Santiago continua marcando su pauta más rigurosamente al escribir a los creyentes, “Si alguno se cree religioso, pero no refrena su lengua, sino que engaña a su propio corazón, la religión del tal es vana”.

¿Qué es la religión vana de la que habla Santiago? Está dirigiéndose a creyentes ¿No es así? Creen que tienen fe para ser salvos y piensan que son religiosos pero él no refrenar su lengua hace su religión inútil.

Por lo tanto lo que haces importa…si tienes la fe que obra.

“El que dice: Yo he llegado a conocerle, y no guarda sus mandamientos es un mentiroso y la verdad no está en él”[1]

¿Son “obras” el obedecer sus mandamientos? ¿Es guardar los mandamientos “obras inútiles” que no tienen nada que ver con ser salvos por fe? Entonces ¿Para qué hemos sido salvos? sino para hacer buenas obras, las cuales Dios preparó de antemano para que anduviéramos en ellas.

Si eres semilla de Abraham harás las obras que él hizo, como dijo el Hijo de Dios en Juan 8:39. Santiago que entendía la necesidad de las obras, estaba escribiendo a un elemento que se estaba introduciendo en la iglesia primitiva que negaba la necesidad de hacer obras, convirtiendo a la iglesia en una religión inútil, sin obras que demostraran su fe.

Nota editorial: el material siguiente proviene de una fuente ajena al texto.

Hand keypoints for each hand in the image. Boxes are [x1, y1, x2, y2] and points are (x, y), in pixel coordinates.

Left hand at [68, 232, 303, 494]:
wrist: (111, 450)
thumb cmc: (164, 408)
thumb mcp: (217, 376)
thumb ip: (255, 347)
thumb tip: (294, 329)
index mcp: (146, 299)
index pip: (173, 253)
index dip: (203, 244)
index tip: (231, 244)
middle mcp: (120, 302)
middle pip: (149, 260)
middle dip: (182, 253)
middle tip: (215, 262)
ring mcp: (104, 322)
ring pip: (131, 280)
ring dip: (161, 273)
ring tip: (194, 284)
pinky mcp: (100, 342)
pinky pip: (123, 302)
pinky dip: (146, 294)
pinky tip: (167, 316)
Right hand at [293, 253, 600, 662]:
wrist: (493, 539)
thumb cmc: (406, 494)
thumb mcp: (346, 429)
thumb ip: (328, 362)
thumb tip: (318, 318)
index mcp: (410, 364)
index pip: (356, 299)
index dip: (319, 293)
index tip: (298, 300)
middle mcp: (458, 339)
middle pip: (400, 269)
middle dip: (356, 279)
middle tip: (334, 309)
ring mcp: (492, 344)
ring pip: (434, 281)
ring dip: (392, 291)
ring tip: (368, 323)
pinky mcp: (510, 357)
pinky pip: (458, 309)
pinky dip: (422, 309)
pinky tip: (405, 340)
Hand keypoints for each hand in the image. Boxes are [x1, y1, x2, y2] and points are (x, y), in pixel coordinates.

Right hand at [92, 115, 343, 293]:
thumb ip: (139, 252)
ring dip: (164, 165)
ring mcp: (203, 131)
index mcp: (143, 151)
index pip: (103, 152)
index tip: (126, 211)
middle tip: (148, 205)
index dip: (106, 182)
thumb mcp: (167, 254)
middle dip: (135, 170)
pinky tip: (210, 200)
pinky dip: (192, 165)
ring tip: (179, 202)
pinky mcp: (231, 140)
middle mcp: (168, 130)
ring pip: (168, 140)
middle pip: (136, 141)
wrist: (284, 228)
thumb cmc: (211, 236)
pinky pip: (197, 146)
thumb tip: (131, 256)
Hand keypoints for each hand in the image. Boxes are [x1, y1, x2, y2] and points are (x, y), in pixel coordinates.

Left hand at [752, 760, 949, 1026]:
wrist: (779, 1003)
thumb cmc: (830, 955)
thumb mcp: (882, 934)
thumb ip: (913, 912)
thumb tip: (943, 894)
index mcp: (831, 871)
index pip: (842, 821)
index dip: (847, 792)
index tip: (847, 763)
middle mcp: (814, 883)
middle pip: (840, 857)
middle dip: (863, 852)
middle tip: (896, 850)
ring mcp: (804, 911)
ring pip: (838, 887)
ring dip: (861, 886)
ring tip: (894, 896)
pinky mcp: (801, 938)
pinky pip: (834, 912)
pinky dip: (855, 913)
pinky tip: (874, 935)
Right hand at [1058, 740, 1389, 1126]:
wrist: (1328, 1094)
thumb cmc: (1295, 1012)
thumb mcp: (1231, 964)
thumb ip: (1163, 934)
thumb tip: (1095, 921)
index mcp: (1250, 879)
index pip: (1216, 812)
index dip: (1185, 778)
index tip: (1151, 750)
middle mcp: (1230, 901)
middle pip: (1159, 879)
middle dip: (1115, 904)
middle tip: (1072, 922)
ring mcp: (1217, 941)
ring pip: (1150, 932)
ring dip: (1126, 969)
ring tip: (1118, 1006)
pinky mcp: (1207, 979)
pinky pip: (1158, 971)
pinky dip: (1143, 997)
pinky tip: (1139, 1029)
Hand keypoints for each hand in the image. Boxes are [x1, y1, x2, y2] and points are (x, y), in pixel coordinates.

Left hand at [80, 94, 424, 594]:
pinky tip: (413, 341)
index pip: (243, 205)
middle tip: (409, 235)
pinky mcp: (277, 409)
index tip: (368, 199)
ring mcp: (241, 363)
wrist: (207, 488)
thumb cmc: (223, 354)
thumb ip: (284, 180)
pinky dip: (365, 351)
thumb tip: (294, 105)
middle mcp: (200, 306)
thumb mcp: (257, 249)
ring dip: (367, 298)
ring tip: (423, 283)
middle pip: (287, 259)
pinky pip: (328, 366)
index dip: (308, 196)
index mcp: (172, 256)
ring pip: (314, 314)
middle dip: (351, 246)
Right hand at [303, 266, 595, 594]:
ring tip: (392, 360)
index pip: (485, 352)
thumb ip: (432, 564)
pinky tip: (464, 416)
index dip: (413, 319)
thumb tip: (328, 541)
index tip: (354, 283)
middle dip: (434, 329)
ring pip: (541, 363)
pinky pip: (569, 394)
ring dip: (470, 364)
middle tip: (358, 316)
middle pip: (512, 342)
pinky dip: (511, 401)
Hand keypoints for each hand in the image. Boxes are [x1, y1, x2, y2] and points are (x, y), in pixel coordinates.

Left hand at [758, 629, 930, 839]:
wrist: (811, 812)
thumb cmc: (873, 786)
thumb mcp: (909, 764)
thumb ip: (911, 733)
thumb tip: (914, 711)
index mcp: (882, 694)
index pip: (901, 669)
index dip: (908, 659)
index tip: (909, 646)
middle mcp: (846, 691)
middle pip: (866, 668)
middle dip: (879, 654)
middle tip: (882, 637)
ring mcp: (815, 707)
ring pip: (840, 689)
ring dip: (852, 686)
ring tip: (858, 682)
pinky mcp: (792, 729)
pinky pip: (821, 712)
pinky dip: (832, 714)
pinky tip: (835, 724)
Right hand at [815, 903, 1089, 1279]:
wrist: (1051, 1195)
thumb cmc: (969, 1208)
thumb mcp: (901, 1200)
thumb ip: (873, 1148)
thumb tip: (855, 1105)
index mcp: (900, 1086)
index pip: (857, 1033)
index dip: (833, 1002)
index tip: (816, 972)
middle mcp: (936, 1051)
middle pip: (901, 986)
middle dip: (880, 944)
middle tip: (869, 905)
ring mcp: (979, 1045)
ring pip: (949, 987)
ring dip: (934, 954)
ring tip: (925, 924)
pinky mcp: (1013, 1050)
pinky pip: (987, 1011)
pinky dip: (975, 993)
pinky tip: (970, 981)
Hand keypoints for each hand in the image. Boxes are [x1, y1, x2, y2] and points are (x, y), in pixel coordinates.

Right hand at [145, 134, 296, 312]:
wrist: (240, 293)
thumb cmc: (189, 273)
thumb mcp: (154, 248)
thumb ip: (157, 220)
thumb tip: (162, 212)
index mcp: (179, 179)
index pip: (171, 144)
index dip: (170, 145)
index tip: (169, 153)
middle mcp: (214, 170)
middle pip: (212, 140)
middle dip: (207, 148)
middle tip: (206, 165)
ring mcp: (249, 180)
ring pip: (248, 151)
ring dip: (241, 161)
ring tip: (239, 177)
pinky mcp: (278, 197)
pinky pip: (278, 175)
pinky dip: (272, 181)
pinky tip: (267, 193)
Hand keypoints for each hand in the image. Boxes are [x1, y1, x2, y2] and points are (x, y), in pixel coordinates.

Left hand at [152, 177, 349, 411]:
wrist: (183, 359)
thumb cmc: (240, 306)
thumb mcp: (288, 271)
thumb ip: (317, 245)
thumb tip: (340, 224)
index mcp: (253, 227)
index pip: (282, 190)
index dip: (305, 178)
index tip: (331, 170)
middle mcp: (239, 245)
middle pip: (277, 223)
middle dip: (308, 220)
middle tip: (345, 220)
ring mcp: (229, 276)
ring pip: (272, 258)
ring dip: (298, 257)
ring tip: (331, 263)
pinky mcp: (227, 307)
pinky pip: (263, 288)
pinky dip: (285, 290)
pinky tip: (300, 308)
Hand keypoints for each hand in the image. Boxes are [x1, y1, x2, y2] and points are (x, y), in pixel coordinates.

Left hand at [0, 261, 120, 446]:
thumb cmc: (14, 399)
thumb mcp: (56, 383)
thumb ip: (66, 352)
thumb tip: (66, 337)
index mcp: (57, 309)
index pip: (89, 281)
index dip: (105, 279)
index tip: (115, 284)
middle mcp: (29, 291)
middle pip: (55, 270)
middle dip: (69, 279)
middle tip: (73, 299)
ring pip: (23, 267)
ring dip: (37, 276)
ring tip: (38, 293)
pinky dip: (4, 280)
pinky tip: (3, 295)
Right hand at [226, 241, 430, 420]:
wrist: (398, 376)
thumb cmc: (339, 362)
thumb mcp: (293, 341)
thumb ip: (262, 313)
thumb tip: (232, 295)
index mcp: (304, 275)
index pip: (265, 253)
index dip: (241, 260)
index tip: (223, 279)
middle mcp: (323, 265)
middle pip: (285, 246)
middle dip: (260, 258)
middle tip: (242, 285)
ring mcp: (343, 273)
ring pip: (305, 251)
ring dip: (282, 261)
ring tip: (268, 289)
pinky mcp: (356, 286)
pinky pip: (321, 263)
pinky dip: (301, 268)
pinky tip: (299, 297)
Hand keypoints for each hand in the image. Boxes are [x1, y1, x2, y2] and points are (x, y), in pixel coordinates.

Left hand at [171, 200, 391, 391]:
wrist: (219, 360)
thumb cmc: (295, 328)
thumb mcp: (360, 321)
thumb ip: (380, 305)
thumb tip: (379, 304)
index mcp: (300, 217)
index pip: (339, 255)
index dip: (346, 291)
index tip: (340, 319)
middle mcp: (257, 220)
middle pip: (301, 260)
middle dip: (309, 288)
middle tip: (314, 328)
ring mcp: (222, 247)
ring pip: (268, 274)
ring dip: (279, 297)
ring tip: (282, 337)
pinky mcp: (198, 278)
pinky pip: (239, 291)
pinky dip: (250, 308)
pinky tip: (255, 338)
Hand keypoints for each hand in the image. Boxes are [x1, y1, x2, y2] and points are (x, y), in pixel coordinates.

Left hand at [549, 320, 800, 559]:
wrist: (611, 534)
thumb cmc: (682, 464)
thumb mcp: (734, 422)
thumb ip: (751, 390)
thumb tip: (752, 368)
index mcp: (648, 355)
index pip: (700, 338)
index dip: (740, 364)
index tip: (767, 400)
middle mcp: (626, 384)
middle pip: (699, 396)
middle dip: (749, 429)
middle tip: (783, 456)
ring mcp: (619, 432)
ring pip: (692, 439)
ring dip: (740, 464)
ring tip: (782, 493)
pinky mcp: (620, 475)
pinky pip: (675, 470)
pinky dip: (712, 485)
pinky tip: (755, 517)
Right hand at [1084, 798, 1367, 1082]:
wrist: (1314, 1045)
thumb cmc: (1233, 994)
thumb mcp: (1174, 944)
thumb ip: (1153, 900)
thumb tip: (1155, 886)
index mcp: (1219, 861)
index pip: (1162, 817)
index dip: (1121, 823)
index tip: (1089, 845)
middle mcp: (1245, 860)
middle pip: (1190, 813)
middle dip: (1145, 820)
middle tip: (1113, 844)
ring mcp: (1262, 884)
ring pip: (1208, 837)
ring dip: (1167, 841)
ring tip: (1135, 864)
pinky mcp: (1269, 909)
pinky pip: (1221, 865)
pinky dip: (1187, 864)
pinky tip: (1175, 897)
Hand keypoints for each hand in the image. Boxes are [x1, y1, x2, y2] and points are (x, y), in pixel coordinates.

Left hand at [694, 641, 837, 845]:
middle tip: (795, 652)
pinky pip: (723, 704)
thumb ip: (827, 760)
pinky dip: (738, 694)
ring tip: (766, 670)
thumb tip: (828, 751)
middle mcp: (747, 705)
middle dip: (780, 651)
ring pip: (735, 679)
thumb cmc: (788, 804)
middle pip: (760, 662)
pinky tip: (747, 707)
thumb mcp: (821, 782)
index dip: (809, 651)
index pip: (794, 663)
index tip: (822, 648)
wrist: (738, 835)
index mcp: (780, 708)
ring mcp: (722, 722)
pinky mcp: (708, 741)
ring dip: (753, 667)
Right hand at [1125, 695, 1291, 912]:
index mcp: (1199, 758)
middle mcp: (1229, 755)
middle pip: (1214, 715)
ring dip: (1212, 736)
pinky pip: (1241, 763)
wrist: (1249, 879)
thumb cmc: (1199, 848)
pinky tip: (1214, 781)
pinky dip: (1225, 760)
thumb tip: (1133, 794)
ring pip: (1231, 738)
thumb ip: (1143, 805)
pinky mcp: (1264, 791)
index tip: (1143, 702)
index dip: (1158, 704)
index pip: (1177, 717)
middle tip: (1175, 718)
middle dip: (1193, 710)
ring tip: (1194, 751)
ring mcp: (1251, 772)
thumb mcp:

La iglesia ha de ser construida sobre el fundamento de escuchar al Espíritu. Esto es lo que significa tener revelación, como el Maestro dijo a Pedro: “Bienaventurado eres, Simón, hijo de Jonás, porque esto no te lo reveló carne ni sangre, sino mi Padre que está en los cielos”. Sobre esta profunda comunicación al corazón del hombre está basada la promesa a la iglesia de poseer las llaves del Reino y que las puertas del Hades no prevalecerían contra ella.

Obviamente, en el tiempo de la carta de Santiago, la iglesia estaba siendo engañada al escuchar a “carne y sangre. Santiago trató de mostrarles que la fe que estos hombres predicaban era vana, porque no les llevaba a hacer buenas obras. No eran salvos mediante esa “fe”. Está fe no salva.